Because of these issues preventing a clear presumption of email privacy, special laws usually regulate it.

Laws Around Email

In the United States, the Electronic Communications Privacy Act, and the Stored Communications Privacy Act within it, states that email messages are considered private correspondence for a period of 180 days if they are unopened. A full search warrant is necessary to read the message. After 180 days, or after the message has been opened, the messages are officially treated as data and can be obtained through much more simple court actions, such as a subpoena.

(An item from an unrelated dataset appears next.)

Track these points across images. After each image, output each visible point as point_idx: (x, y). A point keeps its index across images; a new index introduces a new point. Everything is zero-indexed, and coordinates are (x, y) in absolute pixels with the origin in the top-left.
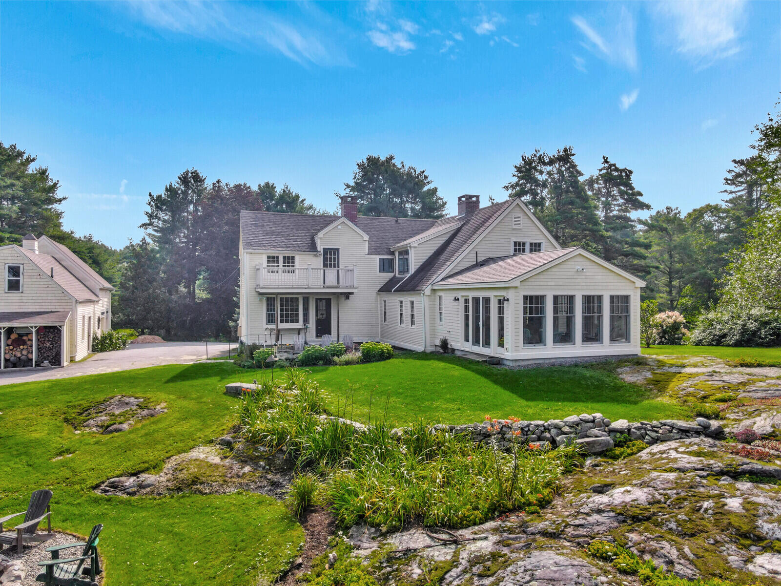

Note that employers may monitor messages that go through their own networks, so emails sent for work and during work are not usually private. Privacy at work is a separate issue though, and if you’d like a closer look at that we have a separate article on the wonders of workplace privacy.

What It Means

To wrap this up, don’t have a lot of faith in the privacy of your email. After six months, it’s just considered text that they can ask your email provider for. While you don’t realistically need to fear a 1984 state at the moment, just note that your emails can last for a while, be accessed from multiple points and ultimately don’t offer a lot of protection in the long-term. There’s not a good case for a presumption of privacy, at least at this moment.

If you really want to keep things private, stick to methods that don’t leave as much of a paper trail. Like paper.


Please note that I am not a lawyer, nor do I claim to be. If you are in a legal dilemma, or plan on getting into one, please consult an appropriate professional.